Walking into Cafe Milano on a Tuesday evening in November, Michi Kanda, a user experience and web developer for Tokyo-based startup Progate, a sort of Codeacademy of the East, wears a sweater advertising her company, a skirt that defies the cold weather settling into Berkeley, and black oxford platforms, a nod to her home country’s eclectic style. She’s with a friend, and as soon as I introduce myself, she walks off to buy a coffee.
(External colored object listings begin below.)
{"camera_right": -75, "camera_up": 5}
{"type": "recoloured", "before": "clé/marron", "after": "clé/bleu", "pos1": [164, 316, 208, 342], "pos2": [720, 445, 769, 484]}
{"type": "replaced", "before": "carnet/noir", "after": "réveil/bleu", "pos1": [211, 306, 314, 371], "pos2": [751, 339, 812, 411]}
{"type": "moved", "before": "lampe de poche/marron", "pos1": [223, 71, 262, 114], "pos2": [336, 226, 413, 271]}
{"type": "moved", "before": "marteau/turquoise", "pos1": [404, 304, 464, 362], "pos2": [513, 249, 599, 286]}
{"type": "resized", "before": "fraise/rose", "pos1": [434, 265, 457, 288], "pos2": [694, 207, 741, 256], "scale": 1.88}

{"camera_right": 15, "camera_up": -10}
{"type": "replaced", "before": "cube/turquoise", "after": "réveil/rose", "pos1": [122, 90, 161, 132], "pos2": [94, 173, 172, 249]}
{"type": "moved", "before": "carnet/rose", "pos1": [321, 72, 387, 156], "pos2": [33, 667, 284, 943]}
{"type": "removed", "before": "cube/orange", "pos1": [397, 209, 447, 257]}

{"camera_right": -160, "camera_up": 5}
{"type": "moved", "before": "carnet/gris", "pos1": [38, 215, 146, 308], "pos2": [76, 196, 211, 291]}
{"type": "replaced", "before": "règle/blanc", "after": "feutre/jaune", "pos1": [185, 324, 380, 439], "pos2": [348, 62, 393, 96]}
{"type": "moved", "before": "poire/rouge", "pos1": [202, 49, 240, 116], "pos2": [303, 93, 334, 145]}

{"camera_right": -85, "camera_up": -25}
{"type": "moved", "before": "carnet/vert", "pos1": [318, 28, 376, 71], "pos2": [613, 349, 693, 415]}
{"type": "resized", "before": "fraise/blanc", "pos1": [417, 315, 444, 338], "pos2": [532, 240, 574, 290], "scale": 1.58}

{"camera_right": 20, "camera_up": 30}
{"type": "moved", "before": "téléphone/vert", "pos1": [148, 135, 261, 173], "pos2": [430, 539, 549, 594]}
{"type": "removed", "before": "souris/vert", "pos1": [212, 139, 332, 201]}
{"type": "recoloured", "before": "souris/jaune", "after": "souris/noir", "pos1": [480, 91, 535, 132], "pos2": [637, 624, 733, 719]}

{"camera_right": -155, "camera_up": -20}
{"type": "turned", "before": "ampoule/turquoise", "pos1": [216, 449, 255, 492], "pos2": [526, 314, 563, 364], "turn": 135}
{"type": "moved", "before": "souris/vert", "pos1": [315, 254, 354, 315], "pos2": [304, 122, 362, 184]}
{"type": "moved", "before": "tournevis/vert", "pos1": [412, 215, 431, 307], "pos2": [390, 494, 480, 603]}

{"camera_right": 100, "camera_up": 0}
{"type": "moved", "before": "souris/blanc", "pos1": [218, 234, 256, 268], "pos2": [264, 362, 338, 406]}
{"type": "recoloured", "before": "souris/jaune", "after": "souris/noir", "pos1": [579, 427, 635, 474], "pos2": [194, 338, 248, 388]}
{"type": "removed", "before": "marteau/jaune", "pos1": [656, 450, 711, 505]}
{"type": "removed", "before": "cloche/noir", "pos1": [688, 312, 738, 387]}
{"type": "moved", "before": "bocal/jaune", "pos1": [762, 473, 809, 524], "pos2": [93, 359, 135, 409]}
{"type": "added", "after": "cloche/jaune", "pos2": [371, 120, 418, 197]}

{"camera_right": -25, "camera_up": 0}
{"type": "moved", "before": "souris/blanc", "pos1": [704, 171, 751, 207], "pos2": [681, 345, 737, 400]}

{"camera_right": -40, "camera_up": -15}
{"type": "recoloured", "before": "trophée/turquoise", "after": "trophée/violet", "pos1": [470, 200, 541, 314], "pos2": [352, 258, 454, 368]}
Once we settle into our seats, I ask her how Berkeley has been in the first 30 minute she’s spent here since getting off BART. She arrived from San Jose, where she participated as a finalist in Battlehack, a hackathon run by Paypal. She and her teammates won first place in Tokyo in June for talk’n’pick, a video summarization app that processes out less important footage. The prize included free round-trip airfare and a hotel stay in San Jose, plus an ax that glows with blue light (the theme of the competition was Tron). “So far so good,” she says.
Kanda, 25, started coding only two years ago while interning at Life is Tech, an organization that teaches high school kids how to code in Japan. There she learned HTML and Ruby on Rails among other languages. Up until now, her roles have included co-founding two start-ups and landing her current job as a designer at Progate, a website that teaches the public to code and program.
“The best part is that I get to work with the people I admire and also [do the] things that I care about,” Kanda says. “Like helping people who want to code.”
Generally, there are a lot of tasks a UX designer could specialize in. For Kanda, day to day consists of site traffic analysis and making user interfaces, or UI, for new products. Kanda found her interest in coding alone; in school, she wasn’t encouraged by her parents or teachers to pursue a STEM major.
“I wish my parents or a teacher had encouraged me to explore a STEM field, but they never did,” she says. “From elementary school, there are classes for girls. You have to know how to cook, how to make clothes. But I think boys don’t really have to do that.”
She says that girls studying Computer Science at universities in Japan aren’t interested in engineering degrees; they are mostly concerned with becoming “good” wives. Through Progate, she hopes to encourage women towards careers in technology.
“I think when you first start programming, it’s good to have things you actually want to build before. It can be a simple one page website. It’s very important to start small.”
We can all take a cue from Kanda’s book–start small, dream big.
Michi Kanda presented to FEM Tech in November about her career.